If what has revealed with the Akala and Adedibu stories are extrapolated into the political space, it might in fact be an indication of the plan which is in store for the elections of April 2007. The false confidence which the Obasanjo clique has exhibited about the elections, their indifference to the suffering of the Nigerian people occasioned by the petrol crises and the worsening indices of daily existence can only be because they have perfected the plan to massively rig the elections again unless the Nigerian people become extra vigilant.

The INEC registration machines allegedly found at Adedibu and Akala’s aide’s residences can only be in aid of the PDP. If that is put side-by-side with an INEC that has shown a remarkable incompetence and an inability to disguise its bias in favour of the PDP, then we face a very strangely eerie, scary and ominous build up to the elections of April. We must just watch out for what PDP is up to because it is not likely to be for good.

In the past eight years Obasanjo has ruled our country ostensibly because he ‘won’ elections and should be ruling with the interest of the Nigerian people at heart.

However, what we have harvested is the flowering of the interests of a cabal of cronies in the oil importation lobby, in the cultivation of a handful of individuals that he has generously granted import waivers, have been given juicy oil blocks or to whom he has sold choice assets of the Nigerian people, some of which he owns directly, even when they are allegedly held in blind trust for him. What is certain is that the blind of Obasanjo’s trust will regain sight to begin to count the profit of his fraudulent acquisition of our national assets soon as he succeeded in rigging into power his hand picked successor in May 2007. This is the underlining wisdom of the discovery of registration machines in the residences of PDP stalwarts in Oyo State. It should interest Nigerians to know how many more of such PDP stalwarts have been “assisting” INEC in the registration exercise within the confines of their homes in order to facilitate the massive rigging of the next elections.

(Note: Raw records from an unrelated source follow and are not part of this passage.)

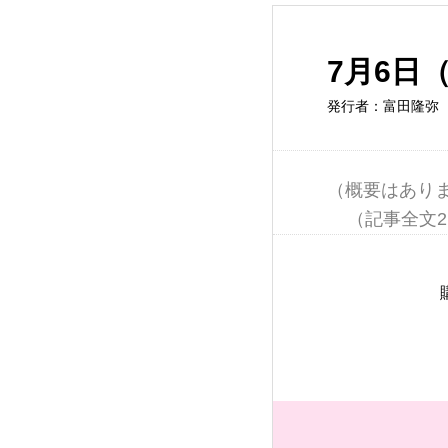
7月6日
発行者：富田隆弥
（概要はありま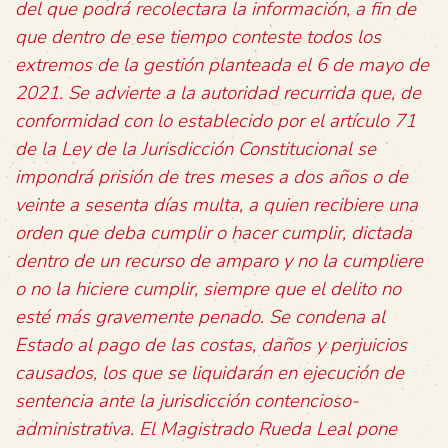
del que
podrá recolectara la información, a fin de
que dentro de ese tiempo conteste todos
los
extremos de la gestión planteada el 6 de mayo de
2021. Se advierte a la
autoridad recurrida que, de
conformidad con lo establecido por el artículo 71
de
la Ley de la Jurisdicción Constitucional se
impondrá prisión de tres meses a dos
años o de
veinte a sesenta días multa, a quien recibiere una
orden que deba
cumplir o hacer cumplir, dictada
dentro de un recurso de amparo y no la
cumpliere
o no la hiciere cumplir, siempre que el delito no
esté más gravemente
penado. Se condena al
Estado al pago de las costas, daños y perjuicios
causados,
los que se liquidarán en ejecución de
sentencia ante la jurisdicción contencioso-
administrativa. El Magistrado Rueda Leal pone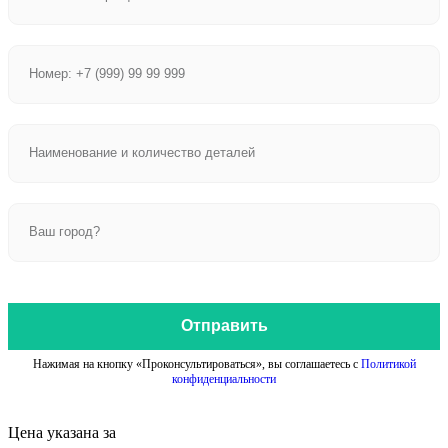
Отправить
Нажимая на кнопку «Проконсультироваться», вы соглашаетесь с
Политикой
конфиденциальности
Цена указана за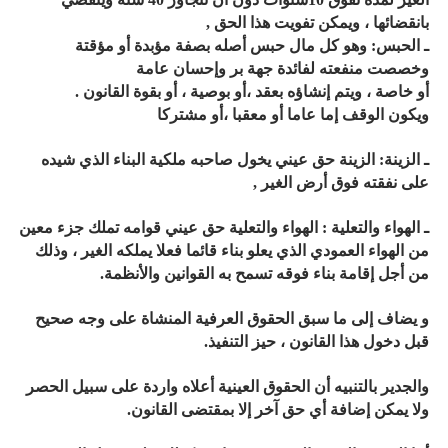
بانقضائها ، ويمكن تفويت هذا الحق ,
ـ الحبس: وهو كل مال حبس أصله بصفة مؤبدة أو مؤقتة
وخصصت منفعته لفائدة جهة بر وإحسان عامة
أو خاصة ، ويتم إنشاؤه بعقد ،أو بوصية ، أو بقوة القانون .
ويكون الوقف إما عاما أو معقبا ،أو مشتركا
ـ الزينة: الزينة حق عيني يخول صاحبه ملكية البناء الذي شيده
على نفقته فوق أرض الغير ,
ـ الهواء والتعلية : الهواء والتعلية حق عيني قوامه تملك جزء معين
من الهواء العمودي الذي يعلو بناء قائما فعلا يملكه الغير ، وذلك
من أجل إقامة بناء فوقه تسمح به القوانين والأنظمة.
و يضاف إلى ما سبق الحقوق العرفية المنشاة على وجه صحيح
قبل دخول هذا القانون ، حيز التنفيذ.
والجدير بالتنبيه أن الحقوق العينية أعلاه واردة على سبيل الحصر
ولا يمكن إضافة أي حق آخر إلا بمقتضى القانون.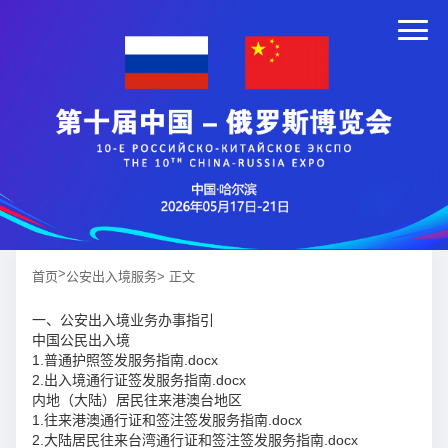
>
首页
公安出入境服务
> 正文
一、公安出入境业务办事指引
中国公民出入境
1.普通护照签发服务指南.docx
2.出入境通行证签发服务指南.docx
内地（大陆）居民往来港澳台地区
1.往来港澳通行证和签注签发服务指南.docx
2.大陆居民往来台湾通行证和签注签发服务指南.docx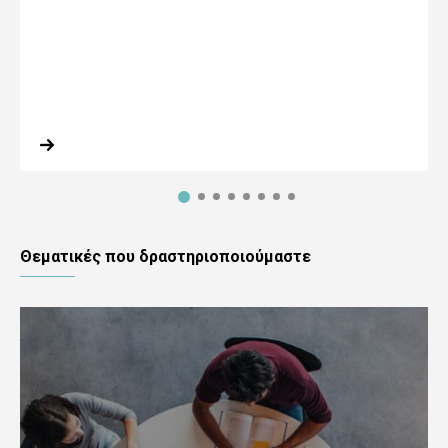
Θεματικές που δραστηριοποιούμαστε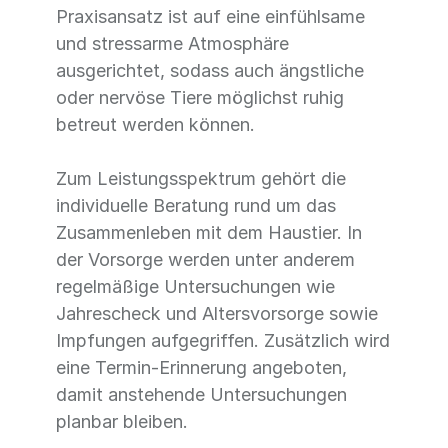
Praxisansatz ist auf eine einfühlsame
und stressarme Atmosphäre
ausgerichtet, sodass auch ängstliche
oder nervöse Tiere möglichst ruhig
betreut werden können.
Zum Leistungsspektrum gehört die
individuelle Beratung rund um das
Zusammenleben mit dem Haustier. In
der Vorsorge werden unter anderem
regelmäßige Untersuchungen wie
Jahrescheck und Altersvorsorge sowie
Impfungen aufgegriffen. Zusätzlich wird
eine Termin-Erinnerung angeboten,
damit anstehende Untersuchungen
planbar bleiben.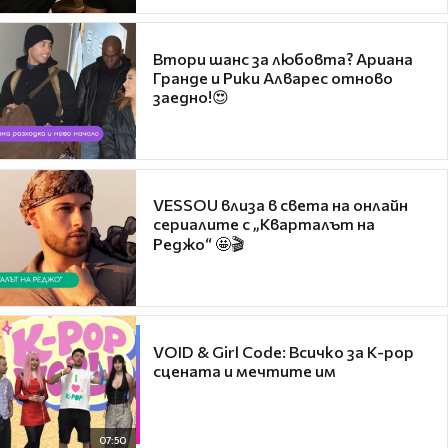
Втори шанс за любовта? Ариана
Гранде и Рики Алварес отново
заедно!😍
VESSOU влиза в света на онлайн
сериалите с „Кварталът на
Реджо“ 🤩🎬
VOID & Girl Code: Всичко за K-pop
сцената и мечтите им
07:50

The opposition parties must be interested in these manipulative steps and they should constantly interrogate the actions of the PDP and the not too subtle manner that the electoral body, INEC, has often choreographed its actions with that of the ruling party. Obasanjo’s fuel scarcity regime of the past one month has generated so much frustration and angst while it has also cost the economy valuable man hours lost in the search for fuel, further underlining the absurdity of Africa’s largest oil producing country not having enough oil to power its economy. It is like the tale of the ancient mariner and the cry of water being everywhere, but not a drop to burn. It is truly instructive just what amount of pains an incompetent leader can inflict on the body of a country. But we can set things right if we are determined, at the April 2007 elections.